When I read the piece, I was reminded of (among other stray thoughts) something Resty Odon wrote about two weeks ago, when he argued about the need to equip our minds with the right tools to depoliticize language. Resty’s inventory included the following:

– advancing our arguments
– deciphering ‘spinned’ information
– discerning between primary resources data and secondhand lies
– second-guessing things left unmentioned or unsaid
– getting down to bare-bone facts
– sifting through propaganda materials
– identifying unimpeachable evidence
– winnowing the chaff from the essential

Ah, yes. The syllabus for a new Orwellian age.

PS. In two posts, Resty suggests a list of essential books. I would like to add: anything by Timothy Garton Ash, who may be George Orwell’s true heir in political reporting. I only have The Uses of Adversity at home, but somehow I think that’s more than enough.



Filed under Readings in Politics

2 responses to “Orwellian syllabus

  1. manuelbuencamino

    Raul Manglapus wrote a short book on democracy during his exile years. He made a distinction between the form and essence of democracy. (He cited similar examples to Mandela’s )

    He said what we inherited or learned from the west was the form and not the essence which, although it defies definition, is inherent among humans. We become aware of it only when it’s missing.

    It was his response to Marcos who formally lifted martial law and reinstituted the forms of democracy.

    Similarly, we are experiencing formal democracy under Gloria and nothing else. The Batasan, Comelec, Ombudsman, Sandigan and the SC are doing her bidding.
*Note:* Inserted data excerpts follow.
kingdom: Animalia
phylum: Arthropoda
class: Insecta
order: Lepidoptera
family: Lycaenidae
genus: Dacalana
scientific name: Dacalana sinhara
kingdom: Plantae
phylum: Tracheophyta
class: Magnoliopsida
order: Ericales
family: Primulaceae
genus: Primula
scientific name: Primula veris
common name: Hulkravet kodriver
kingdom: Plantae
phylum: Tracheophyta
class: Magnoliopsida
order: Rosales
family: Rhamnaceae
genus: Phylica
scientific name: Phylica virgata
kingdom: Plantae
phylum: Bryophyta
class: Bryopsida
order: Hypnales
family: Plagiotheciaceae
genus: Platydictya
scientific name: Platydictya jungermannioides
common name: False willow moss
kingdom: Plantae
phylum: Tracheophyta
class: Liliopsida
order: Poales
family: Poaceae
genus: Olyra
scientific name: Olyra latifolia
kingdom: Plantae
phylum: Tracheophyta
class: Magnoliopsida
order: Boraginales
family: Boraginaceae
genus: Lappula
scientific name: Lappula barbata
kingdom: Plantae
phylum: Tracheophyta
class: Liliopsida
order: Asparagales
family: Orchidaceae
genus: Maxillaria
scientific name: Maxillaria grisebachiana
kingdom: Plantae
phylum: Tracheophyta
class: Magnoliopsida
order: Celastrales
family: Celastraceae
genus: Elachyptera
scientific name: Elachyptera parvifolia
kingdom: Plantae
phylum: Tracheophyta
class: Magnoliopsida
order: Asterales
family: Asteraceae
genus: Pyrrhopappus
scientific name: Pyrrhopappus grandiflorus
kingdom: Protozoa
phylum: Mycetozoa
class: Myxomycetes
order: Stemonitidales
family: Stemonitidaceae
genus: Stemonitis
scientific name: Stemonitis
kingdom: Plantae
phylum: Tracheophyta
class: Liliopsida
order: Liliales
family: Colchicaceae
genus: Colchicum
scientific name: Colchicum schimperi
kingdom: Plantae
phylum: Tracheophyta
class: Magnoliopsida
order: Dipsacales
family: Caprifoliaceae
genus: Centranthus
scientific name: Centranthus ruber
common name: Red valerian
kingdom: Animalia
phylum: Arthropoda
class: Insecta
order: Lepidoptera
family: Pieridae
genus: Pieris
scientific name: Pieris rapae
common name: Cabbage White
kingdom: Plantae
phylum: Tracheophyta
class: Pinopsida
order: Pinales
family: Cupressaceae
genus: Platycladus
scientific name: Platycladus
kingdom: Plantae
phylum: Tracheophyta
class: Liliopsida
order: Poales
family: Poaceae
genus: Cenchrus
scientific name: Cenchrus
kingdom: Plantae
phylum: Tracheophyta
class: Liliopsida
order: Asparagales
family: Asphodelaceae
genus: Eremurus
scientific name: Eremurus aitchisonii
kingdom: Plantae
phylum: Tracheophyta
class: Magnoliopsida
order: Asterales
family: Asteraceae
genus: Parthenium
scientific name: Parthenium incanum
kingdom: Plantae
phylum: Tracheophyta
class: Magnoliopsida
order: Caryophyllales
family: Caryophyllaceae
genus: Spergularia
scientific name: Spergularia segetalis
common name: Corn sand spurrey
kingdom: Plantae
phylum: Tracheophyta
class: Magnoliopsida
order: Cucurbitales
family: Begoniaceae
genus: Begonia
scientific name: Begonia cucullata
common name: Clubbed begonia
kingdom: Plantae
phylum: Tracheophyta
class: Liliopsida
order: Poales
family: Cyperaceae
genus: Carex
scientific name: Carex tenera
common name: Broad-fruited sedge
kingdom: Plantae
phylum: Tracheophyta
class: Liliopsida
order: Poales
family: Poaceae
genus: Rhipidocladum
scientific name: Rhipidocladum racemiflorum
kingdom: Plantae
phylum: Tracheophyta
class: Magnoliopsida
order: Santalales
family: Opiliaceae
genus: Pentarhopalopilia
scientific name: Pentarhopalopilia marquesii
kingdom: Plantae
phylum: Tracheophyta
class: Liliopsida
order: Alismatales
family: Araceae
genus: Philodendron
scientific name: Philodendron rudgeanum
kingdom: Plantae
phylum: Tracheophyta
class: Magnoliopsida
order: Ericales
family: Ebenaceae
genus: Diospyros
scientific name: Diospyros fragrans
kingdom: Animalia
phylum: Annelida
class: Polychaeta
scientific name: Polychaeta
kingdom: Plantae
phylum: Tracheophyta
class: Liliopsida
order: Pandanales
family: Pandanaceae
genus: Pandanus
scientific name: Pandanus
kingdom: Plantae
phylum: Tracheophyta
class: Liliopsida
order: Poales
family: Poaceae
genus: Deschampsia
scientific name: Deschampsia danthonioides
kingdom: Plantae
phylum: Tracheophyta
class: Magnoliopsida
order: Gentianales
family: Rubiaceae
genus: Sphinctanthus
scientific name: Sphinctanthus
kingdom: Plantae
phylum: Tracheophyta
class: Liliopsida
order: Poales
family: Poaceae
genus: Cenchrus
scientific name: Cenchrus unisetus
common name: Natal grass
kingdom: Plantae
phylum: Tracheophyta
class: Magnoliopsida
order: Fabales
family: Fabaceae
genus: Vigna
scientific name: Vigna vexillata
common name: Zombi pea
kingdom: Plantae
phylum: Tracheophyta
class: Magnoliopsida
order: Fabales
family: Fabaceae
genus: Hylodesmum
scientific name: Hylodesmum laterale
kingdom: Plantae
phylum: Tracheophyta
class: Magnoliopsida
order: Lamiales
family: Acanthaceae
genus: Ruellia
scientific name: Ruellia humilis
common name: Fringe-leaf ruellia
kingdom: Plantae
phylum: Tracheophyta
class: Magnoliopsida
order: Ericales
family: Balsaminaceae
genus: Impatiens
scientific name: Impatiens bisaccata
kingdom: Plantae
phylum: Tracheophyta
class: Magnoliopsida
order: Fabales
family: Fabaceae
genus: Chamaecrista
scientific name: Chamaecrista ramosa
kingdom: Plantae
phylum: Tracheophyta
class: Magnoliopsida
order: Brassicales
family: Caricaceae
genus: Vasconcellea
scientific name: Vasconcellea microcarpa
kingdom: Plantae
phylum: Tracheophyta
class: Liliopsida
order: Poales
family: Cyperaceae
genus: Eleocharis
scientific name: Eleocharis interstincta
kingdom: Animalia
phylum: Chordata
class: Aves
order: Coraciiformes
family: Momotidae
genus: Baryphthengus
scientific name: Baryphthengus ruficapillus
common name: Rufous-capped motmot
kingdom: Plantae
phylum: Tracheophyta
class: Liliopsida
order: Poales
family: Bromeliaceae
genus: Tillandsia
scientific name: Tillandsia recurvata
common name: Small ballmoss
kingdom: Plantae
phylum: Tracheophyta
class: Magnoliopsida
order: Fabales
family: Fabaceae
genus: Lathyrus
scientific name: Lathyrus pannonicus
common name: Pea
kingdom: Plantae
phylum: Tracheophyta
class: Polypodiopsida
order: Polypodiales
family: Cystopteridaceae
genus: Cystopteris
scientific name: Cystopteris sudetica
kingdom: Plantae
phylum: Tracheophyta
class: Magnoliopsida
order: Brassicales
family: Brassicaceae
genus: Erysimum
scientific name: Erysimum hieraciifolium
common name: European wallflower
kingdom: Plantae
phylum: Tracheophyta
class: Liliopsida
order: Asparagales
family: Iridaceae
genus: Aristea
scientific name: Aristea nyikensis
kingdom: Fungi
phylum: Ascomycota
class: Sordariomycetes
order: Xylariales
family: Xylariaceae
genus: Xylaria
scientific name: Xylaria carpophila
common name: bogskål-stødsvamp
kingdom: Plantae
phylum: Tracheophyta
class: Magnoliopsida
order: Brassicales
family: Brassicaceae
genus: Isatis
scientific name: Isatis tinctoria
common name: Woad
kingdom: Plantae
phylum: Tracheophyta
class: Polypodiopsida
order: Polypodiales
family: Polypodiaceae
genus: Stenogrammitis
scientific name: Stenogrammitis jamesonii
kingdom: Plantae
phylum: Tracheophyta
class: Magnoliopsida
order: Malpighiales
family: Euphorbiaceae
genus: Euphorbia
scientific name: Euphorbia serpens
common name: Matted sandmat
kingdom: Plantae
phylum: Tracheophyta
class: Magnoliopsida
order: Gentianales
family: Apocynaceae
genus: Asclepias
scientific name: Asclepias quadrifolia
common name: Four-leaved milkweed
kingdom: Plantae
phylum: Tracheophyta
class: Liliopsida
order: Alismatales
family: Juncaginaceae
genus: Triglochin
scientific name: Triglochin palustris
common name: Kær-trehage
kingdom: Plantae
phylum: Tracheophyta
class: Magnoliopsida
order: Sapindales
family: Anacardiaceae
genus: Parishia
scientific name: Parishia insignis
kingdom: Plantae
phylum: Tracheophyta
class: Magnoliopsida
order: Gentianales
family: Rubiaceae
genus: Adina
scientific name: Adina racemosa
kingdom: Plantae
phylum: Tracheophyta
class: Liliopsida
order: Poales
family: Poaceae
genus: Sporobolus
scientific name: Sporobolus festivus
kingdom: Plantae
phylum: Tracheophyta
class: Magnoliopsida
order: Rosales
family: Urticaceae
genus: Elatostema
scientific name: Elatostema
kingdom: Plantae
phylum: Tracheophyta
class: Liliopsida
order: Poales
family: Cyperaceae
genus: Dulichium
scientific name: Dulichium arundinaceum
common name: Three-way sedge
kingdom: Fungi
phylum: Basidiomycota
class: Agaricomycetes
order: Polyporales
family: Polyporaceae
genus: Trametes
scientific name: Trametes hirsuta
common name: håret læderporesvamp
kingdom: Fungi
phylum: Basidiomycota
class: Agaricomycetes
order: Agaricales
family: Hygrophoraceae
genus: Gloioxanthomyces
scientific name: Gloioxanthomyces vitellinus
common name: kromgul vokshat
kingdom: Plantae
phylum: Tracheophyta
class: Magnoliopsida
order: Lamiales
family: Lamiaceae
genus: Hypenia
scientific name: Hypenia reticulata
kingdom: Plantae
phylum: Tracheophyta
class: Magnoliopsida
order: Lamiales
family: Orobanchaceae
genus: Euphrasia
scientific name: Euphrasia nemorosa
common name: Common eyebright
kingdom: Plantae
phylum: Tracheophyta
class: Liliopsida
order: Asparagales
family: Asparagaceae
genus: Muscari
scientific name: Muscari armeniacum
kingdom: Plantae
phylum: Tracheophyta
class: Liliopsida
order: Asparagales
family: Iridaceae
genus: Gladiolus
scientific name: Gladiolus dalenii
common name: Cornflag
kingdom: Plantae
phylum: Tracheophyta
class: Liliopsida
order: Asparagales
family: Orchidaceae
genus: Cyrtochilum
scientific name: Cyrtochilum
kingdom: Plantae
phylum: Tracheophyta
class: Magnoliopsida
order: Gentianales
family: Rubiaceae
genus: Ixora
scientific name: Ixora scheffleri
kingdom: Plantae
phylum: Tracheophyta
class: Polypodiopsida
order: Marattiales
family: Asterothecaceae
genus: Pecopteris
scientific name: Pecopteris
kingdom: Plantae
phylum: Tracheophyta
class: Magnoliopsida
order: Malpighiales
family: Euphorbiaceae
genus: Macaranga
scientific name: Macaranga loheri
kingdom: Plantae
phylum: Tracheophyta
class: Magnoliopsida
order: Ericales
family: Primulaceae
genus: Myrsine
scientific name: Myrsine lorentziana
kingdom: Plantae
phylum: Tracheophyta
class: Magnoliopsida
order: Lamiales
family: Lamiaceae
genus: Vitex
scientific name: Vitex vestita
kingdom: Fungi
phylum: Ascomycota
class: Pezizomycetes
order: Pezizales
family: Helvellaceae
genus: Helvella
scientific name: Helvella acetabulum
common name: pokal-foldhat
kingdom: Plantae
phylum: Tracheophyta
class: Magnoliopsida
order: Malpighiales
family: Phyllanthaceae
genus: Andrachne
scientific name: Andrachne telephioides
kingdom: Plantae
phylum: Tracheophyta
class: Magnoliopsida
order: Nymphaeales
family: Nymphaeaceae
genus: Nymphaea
Arrests and raids are conducted under “the rule of law”.

    I understand your concern about the Orwellian nature of the language of this administration but don’t incidents like the arrest of Beltran and the raid on Atty. Tabayoyong remind you of one of Kafka’s stories?

    We are living in Kafka’s world and we are speaking Orwellian.

    I think I’ll light up a joint and leave you guys for awhile. Peace

  2. DJB

    John, just a comment to ManuelBuencamino…

    I’ve always thought of Kafka as a great anti-totalitarian writer of the 20th century. His works, like “The Metamorphosis” “The Trial” and “The Castle” have many possible interpretations, but my own reading of them produced the same aversion to bureaucracies and big govts that Orwell’s works also did. Altho Franz Kafka, a lawyer, was a bit unhinged through and through. In Animal Farm and 1984, Orwell and Kafka were humanists struggling against inhuman ideological systems.

    I don’t think KAFKAESQUE applies to the Philippines yet, though that short story about the guy that metamorphoses into a cockroach could be applicable. I thought Kafka weird then…until I read SISOHPROMATEM (by a scifi author whose name I now forget), where a cockroach turns into a human!